2. The method for preparing bio-based polyether ether ketone according to claim 1, characterized in that, The acidic catalyst is selected from one or more of sulfuric acid, hydrochloric acid, phosphoric acid, aluminum trichloride, or zinc dichloride.
3. The method for preparing bio-based polyether ether ketone according to claim 1, characterized in that, The mass-to-volume ratio of the bio-based phenol monomer, aldehyde-ketone condensation monomer, acidic catalyst, and anhydrous ethanol is 1 g : (0.3-0.7) g : (0.1-0.4) mL : (2-4) mL.

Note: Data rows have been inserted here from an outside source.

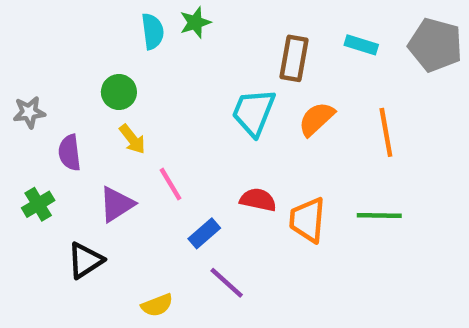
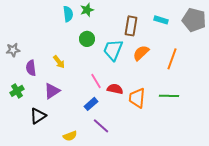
green circle: (119, 92) -> (87, 39), moved
orange line: (386, 132) -> (172, 59), turned 30
pink line: (171, 184) -> (96, 81), moved

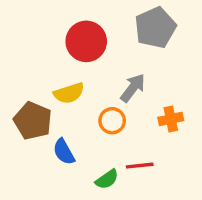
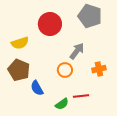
gray pentagon: (155, 28) -> (90, 16), turned -30
yellow semicircle: (69, 93) -> (20, 43), moved

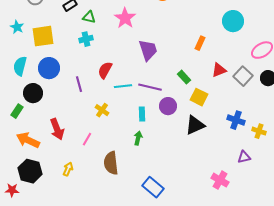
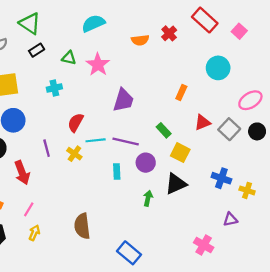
green triangle: (89, 17) -> (69, 58), moved
purple trapezoid: (148, 50) -> (123, 100), turned 35
purple line: (79, 84) -> (47, 148), moved
yellow cross: (102, 110) -> (74, 154), moved
red arrow: (57, 129) -> (22, 173), moved
green arrow: (138, 138) -> (148, 198), moved
pink line: (87, 139) -> (29, 209), moved

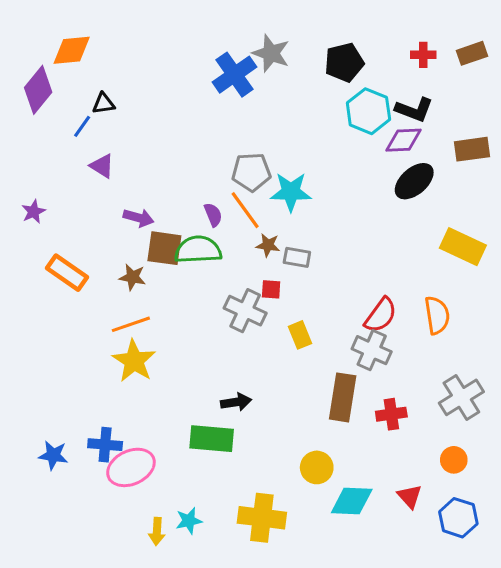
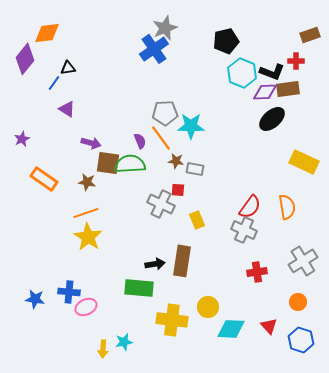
gray star: (271, 53) -> (165, 28), moved, turned 30
red cross: (423, 55) -> (296, 61), moved
brown rectangle: (472, 149) -> (288, 89), moved
brown rectangle: (343, 397) -> (182, 261), moved
pink ellipse: (131, 467) -> (86, 307), size x0.7
yellow cross: (262, 518) -> (172, 320), moved

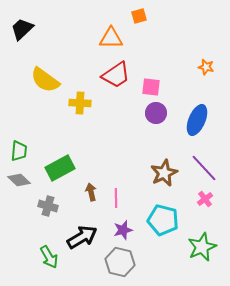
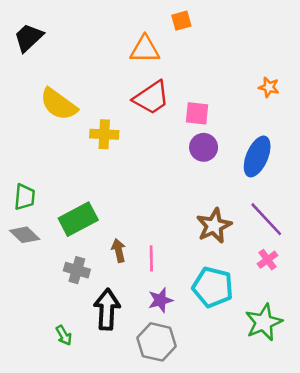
gray cross: (48, 206) -> (77, 270), moved
black arrow: (82, 237) -> (107, 309), turned -56
green arrow: (49, 257) -> (64, 335), size x0.7

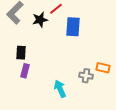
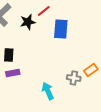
orange rectangle: (103, 68) -> (91, 70), turned -48
purple rectangle: (25, 71) -> (13, 73), turned 64

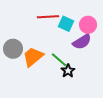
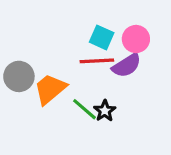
red line: (48, 17) -> (97, 61), moved
green line: (59, 60) -> (84, 109), moved

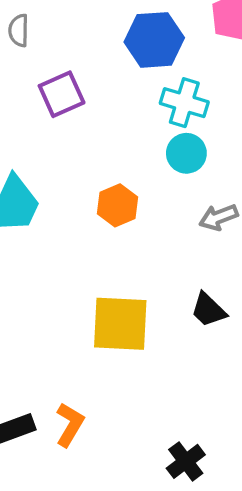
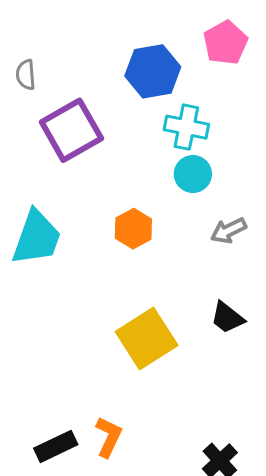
purple square: (62, 94) -> (71, 130), size x1.4
yellow square: (120, 324) -> (147, 338), turned -30

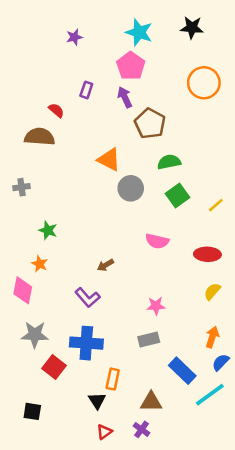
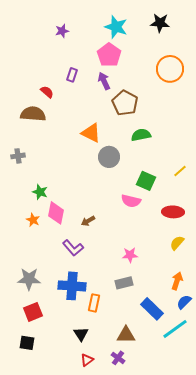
green square: (177, 196) -> (146, 181), moved, turned -30
pink diamond: (23, 290) -> (56, 213), moved
red square: (54, 367) -> (33, 312), moved, turned 30
orange rectangle: (113, 379) -> (94, 303), moved

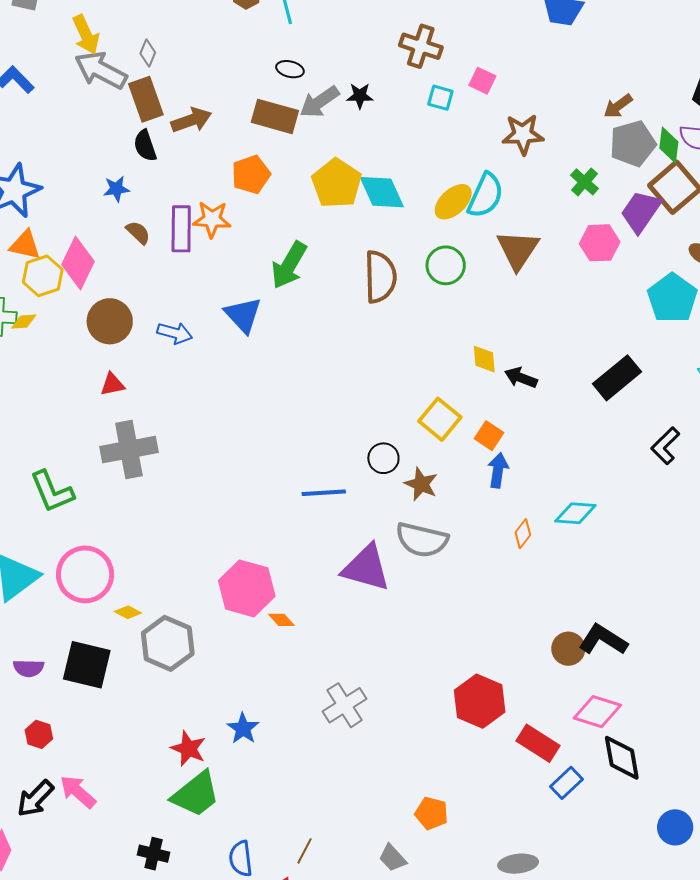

4. The method for preparing bio-based polyether ether ketone according to claim 1, characterized in that, The condensation reaction takes 8-30 hours.
5. The method for preparing bio-based polyether ether ketone according to claim 1, characterized in that, The alkali is selected from one or more of sodium hydroxide, potassium hydroxide, pyridine, triethylamine, piperidine, sodium carbonate, potassium carbonate, or cesium carbonate; and / or the dehydrating agent is selected from one or more of toluene, xylene, or anisole; and / or the polar organic solvent is selected from one or more of sulfolane, N-methylpyrrolidone, or diphenyl sulfone.
6. The method for preparing bio-based polyether ether ketone according to claim 1, characterized in that, The molar mass-volume ratio of the bio-based diphenol monomer, alkali, 4,4'-difluorobenzophenone, dehydrating agent and polar organic solvent is 1 mmol: (1-3) mmol: (0.9-1.1) mmol: (24-30.625) g: (5-6.25) mL.
7. The method for preparing bio-based polyether ether ketone according to claim 1, characterized in that, The recirculation water carrying time is 1-6 hours; and / or The distillation time for the water-containing agent is 0.5-2 hours; and / or The final polymerization reaction takes 8-25 hours.
8. A bio-based polyetheretherketone, characterized in that, It is prepared by the method of any one of claims 1-7 for preparing bio-based polyether ether ketone.
9. The application of the bio-based polyether ether ketone of claim 8 in the preparation of high-temperature resistant, wear-resistant, and corrosion-resistant components.